Infelizmente, os empresários que desprezam o meio ambiente não são uma fração desprezível do segmento. Têm voz majoritária no governo, onde seu representante principal é Nabhan Garcia, secretário de Assuntos Fundiários do Ministério da Agricultura.

Garcia é um notório defensor do afrouxamento da regulação ambiental e favorável a instrumentos de regularização fundiária que claramente beneficiam os grileiros.

Os empresários que não dão a mínima para o ecossistema também são bastante influentes no Congresso, por meio da Frente Parlamentar do Agronegócio, que tem entre suas prioridades tornar cada vez menos rigoroso o licenciamento ambiental e o controle sobre agrotóxicos.

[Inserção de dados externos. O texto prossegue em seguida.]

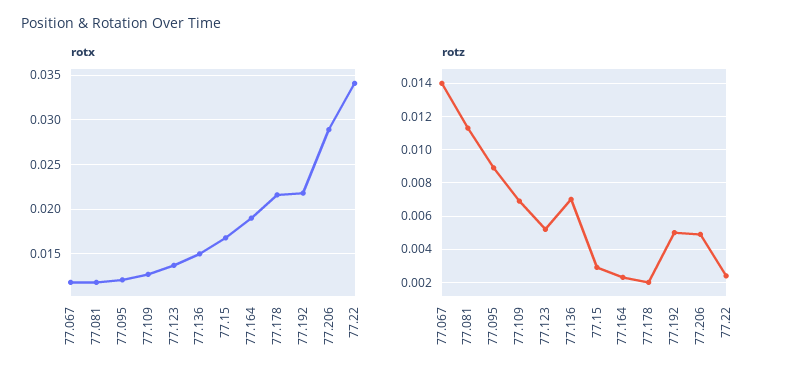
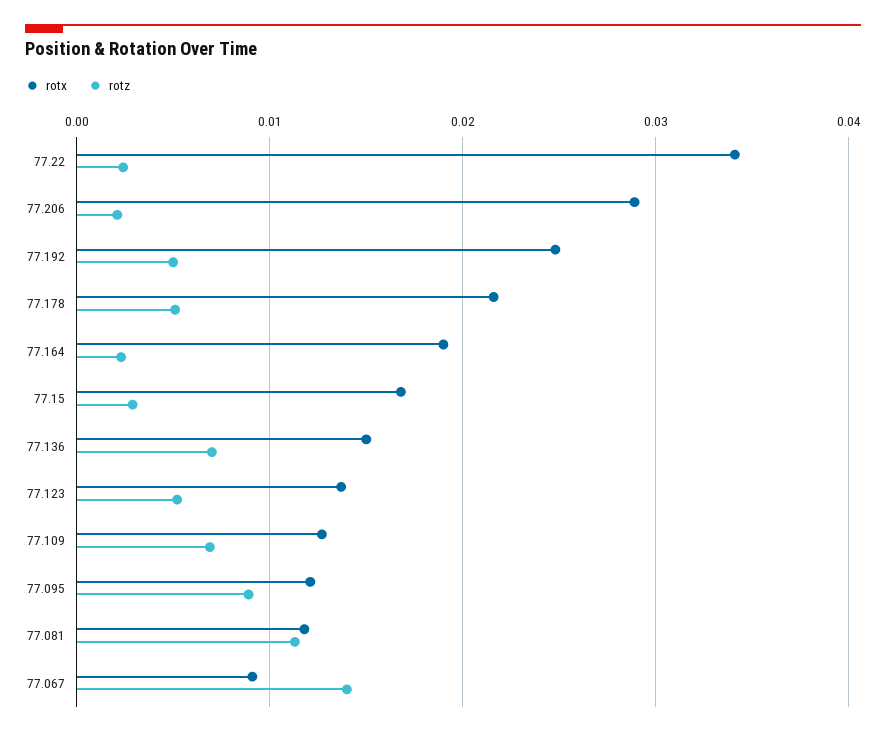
  {
    "rotx": {
-     "77.067": 0.012,
+     "77.067": 0.009,
      "77.081": 0.012,
      "77.095": 0.012,
      "77.109": 0.013,
      "77.123": 0.014,
      "77.136": 0.015,
      "77.15": 0.017,
      "77.164": 0.019,
      "77.178": 0.022,
-     "77.192": 0.022,
+     "77.192": 0.025,
      "77.206": 0.029,
      "77.22": 0.034
    },
    "rotz": {
      "77.067": 0.014,
      "77.081": 0.0115,
      "77.095": 0.009,
      "77.109": 0.007,
      "77.123": 0.005,
      "77.136": 0.007,
      "77.15": 0.003,
      "77.164": 0.0025,
-     "77.178": 0.002,
+     "77.178": 0.005,
      "77.192": 0.005,
-     "77.206": 0.005,
+     "77.206": 0.002,
      "77.22": 0.0025
    }
  }

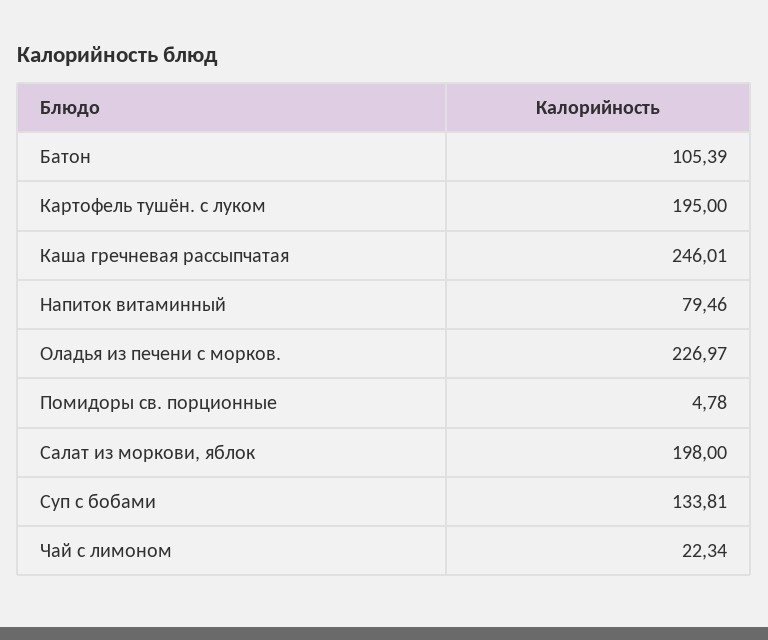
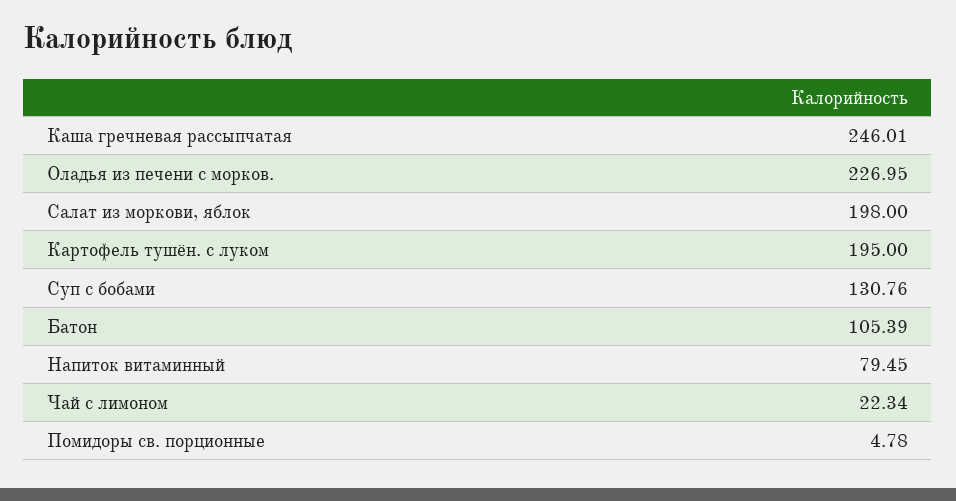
  {
    "Батон": 105.39,
    "Картофель тушён. с луком": 195,
    "Каша гречневая рассыпчатая": 246.01,
-   "Напиток витаминный": 79.46,
+   "Напиток витаминный": 79.45,
-   "Оладья из печени с морков.": 226.97,
+   "Оладья из печени с морков.": 226.95,
    "Помидоры св. порционные": 4.78,
    "Салат из моркови, яблок": 198,
-   "Суп с бобами": 133.81,
+   "Суп с бобами": 130.76,
    "Чай с лимоном": 22.34
  }

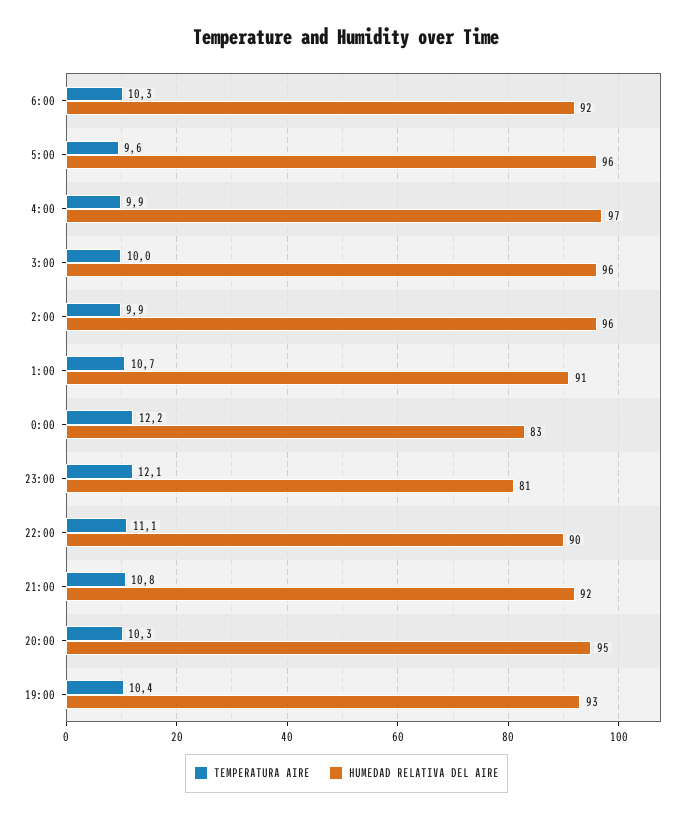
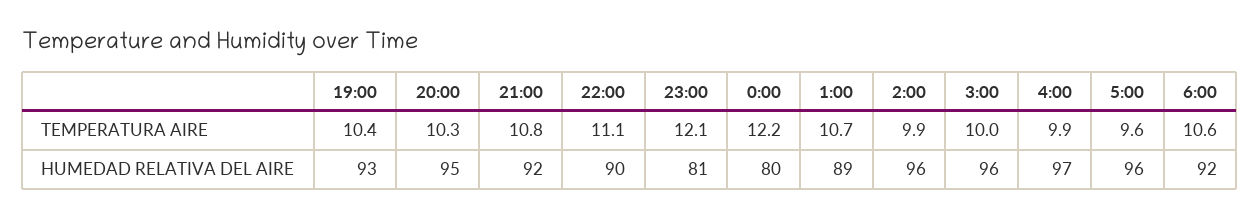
  {
    "TEMPERATURA AIRE": {
-     "6:00": 10.3,
+     "6:00": 10.6,
      "5:00": 9.6,
      "4:00": 9.9,
      "3:00": 10,
      "2:00": 9.9,
      "1:00": 10.7,
      "0:00": 12.2,
      "23:00": 12.1,
      "22:00": 11.1,
      "21:00": 10.8,
      "20:00": 10.3,
      "19:00": 10.4
    },
    "HUMEDAD RELATIVA DEL AIRE": {
      "6:00": 92,
      "5:00": 96,
      "4:00": 97,
      "3:00": 96,
      "2:00": 96,
-     "1:00": 91,
+     "1:00": 89,
-     "0:00": 83,
+     "0:00": 80,
      "23:00": 81,
      "22:00": 90,
      "21:00": 92,
      "20:00": 95,
      "19:00": 93
    }
  }

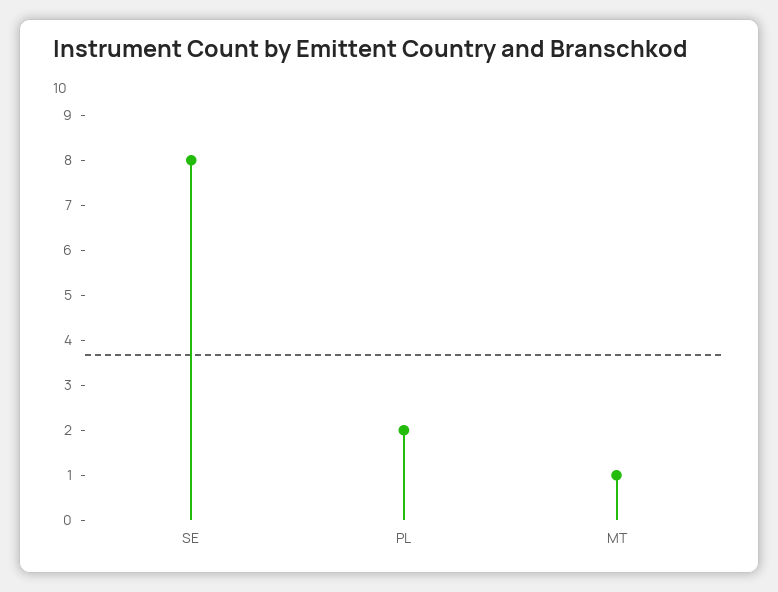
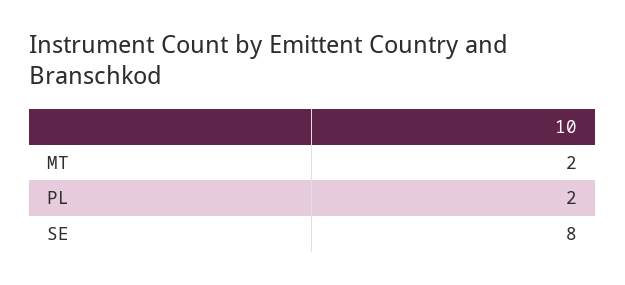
  {
    "SE": 8,
    "PL": 2,
-   "MT": 1
+   "MT": 2
  }

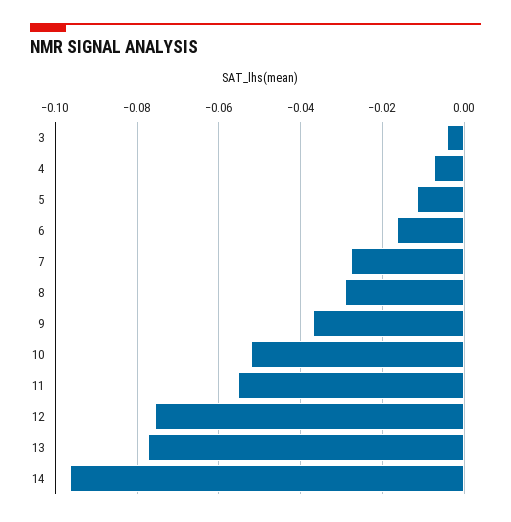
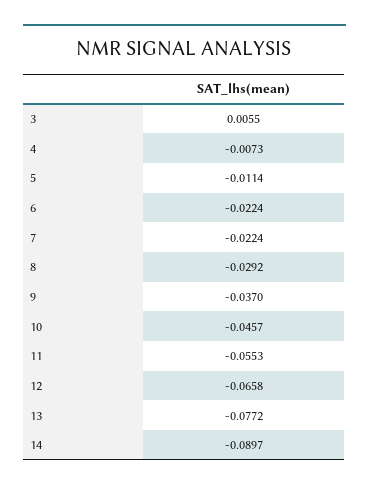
  {
-   "3": -0.004,
+   "3": 0.0055,
    "4": -0.0073,
    "5": -0.0114,
-   "6": -0.016,
+   "6": -0.0224,
-   "7": -0.028,
+   "7": -0.0224,
    "8": -0.0292,
    "9": -0.037,
-   "10": -0.052,
+   "10": -0.0457,
    "11": -0.0553,
-   "12": -0.076,
+   "12": -0.0658,
    "13": -0.0772,
-   "14": -0.096
+   "14": -0.0897
  }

Não é nenhum segredo que um dos principais motivos de desmatamento da Amazônia e do Cerrado é a produção de carne, já que a vegetação nativa tem sido derrubada para dar lugar à pastagem e à plantação de ração.

Além disso, os donos de empresas agrícolas que veem a natureza como estorvo têm provocado perda da biodiversidade, degradação do solo, contaminação da água e muitos outros problemas.

Para mudar a péssima imagem que muitos têm do agronegócio brasileiro - tanto aqui quanto no exterior - é preciso que os empresários com pensamento e prática diferentes desses que hoje reinam no cenário brasileiro levantem a voz e tomem a frente do segmento.

Por enquanto, não é o que acontece.

Com o apoio das estrelas da música sertaneja e das inserções publicitárias na TV Globo, o agro hoje pode até ser pop.

Mas está longe de caminhar junto do meio ambiente, como afirmou Renata Vasconcellos.